Le Japonais n'a pas laissé à son thé le temps de tiédir et a commencé à le boire sans sourciller. Son visage n'exprimait aucune émotion, mais j'ai quand même tenté de le faire parler :

— Et vous ?

— Oh, je n'ai rien fait de spécial. J'ai peu à peu diminué la vitesse de perfusion, comme Raven Orlov me l'a demandé, puis j'ai noté les heures auxquelles les signes vitaux de Lucca se mettaient à...

— Pardonnez-moi, mais je voulais vous demander si vous, vous alliez bien.

— Que t'importe ? m'a rétorqué l'Asiatique en posant ses paumes sur la tasse fumante.

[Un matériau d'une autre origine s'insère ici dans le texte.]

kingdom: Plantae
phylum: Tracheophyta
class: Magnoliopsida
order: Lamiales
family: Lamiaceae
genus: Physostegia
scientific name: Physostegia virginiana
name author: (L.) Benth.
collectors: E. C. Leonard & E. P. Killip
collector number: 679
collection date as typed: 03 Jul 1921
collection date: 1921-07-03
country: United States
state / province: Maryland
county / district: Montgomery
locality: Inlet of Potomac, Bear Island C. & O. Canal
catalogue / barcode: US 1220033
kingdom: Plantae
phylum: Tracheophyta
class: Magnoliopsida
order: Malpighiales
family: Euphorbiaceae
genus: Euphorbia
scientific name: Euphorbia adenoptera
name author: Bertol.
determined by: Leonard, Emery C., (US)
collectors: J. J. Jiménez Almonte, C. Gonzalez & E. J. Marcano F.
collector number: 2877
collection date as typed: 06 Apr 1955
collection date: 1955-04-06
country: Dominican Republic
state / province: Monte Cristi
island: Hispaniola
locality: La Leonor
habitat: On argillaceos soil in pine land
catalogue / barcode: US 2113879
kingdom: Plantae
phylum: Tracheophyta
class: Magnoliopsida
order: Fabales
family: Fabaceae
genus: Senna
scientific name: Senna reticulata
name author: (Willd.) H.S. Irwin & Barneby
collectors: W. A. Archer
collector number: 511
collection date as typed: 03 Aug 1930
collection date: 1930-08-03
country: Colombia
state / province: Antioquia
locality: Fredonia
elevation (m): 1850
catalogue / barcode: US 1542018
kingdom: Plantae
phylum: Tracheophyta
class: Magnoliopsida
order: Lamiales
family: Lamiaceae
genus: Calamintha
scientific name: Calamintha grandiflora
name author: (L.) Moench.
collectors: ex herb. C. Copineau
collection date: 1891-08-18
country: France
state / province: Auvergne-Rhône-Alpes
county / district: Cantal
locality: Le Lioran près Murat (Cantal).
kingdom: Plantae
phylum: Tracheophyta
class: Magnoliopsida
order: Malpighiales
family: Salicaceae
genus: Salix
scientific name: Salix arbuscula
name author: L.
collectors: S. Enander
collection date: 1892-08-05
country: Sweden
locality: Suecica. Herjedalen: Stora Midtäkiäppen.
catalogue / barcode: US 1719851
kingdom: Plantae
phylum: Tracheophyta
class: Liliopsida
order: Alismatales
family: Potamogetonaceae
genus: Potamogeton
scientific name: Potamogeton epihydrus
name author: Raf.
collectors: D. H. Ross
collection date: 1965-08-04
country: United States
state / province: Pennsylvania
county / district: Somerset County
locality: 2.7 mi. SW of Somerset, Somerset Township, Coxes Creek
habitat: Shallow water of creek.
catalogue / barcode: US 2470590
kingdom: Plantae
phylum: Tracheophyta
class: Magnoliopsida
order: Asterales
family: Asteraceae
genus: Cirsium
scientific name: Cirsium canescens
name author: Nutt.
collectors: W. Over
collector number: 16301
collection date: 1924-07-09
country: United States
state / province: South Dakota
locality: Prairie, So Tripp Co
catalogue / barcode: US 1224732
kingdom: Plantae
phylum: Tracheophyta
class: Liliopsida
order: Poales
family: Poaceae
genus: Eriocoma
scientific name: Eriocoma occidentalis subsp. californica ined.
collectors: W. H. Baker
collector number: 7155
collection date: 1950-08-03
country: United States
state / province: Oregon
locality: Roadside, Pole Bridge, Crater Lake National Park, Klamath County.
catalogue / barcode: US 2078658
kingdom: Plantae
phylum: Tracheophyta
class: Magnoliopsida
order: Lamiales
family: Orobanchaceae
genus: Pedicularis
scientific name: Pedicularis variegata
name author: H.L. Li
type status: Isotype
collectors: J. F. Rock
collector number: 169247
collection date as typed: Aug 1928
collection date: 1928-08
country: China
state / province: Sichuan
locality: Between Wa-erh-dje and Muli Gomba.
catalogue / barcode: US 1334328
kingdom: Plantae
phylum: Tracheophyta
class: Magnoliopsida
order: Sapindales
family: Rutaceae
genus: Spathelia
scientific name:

— Que m'importe ? J'ai beau très mal vous connaître, vous n'en êtes pas moins l'un de mes Oncles.

Saburo a relevé la tête, les yeux brillants. Je lui aurais annoncé le retour sur terre du Messie, il n'aurait pas réagi autrement.

— Tu penses ce que tu dis ?

— Raven vous dirait même que je dis trop ce que je pense ! Saburo, je vois bien que vous êtes mis à l'écart par les autres. Je n'ai pas les mêmes relations avec vous qu'avec Jo ou Boyd, par exemple, mais je vous considère comme l'un des nôtres.

— L'un des leurs, tu veux dire ?

J'ai haussé les épaules. Je n'avais pas fait exprès de dire ça et pour moi les Proscrits ne forment pas vraiment un groupe à part : j'ai toujours eu l'impression de faire partie d'eux. Même si, je le sais désormais, ils ont à ce sujet un tout autre avis !

Le Japonais a soupiré profondément :

— Mais moi, j'ai tout de même tenté de te tuer. Tu... tu sais des choses sur moi... tu sais qui je suis... qui j'ai été.

Cette fois, ses mains se sont mises à trembler. D'expérience, avec Jin, je savais qu'il ne fallait pas que je le touche – les Asiatiques ne sont pas portés sur les gros câlins, du moins les vieux mafieux, sachez-le –, donc je me suis retenue de poser mes mains sur les siennes.

— Vous savez, j'ignore le quart de ce que les Oncles ont fait, c'est la vérité. Peut-être même que ça vaut mieux. Mais par exemple, je sais ce que Jin a fait. Avec Mei, sa famille...

Saburo a relevé la tête et a froncé les sourcils.

— Quand as-tu appris...

— L'année dernière, avant que la mafia ne s'en mêle. Il m'a présentée à elle et m'a avoué la vérité dans la foulée.

Le Japonais n'a rien dit, il n'a manifesté aucune émotion. Puis, il a enserré entre ses doigts la tasse de thé vide, avant de lâcher :

— Il y a cinq ans, j'ai effectué un contrat...

Mince, j'aurais dû lui préciser que je n'étais pas le curé du village et que non, je n'avais pas du tout apprécié d'entendre la vérité de la part de Jin... Trop tard.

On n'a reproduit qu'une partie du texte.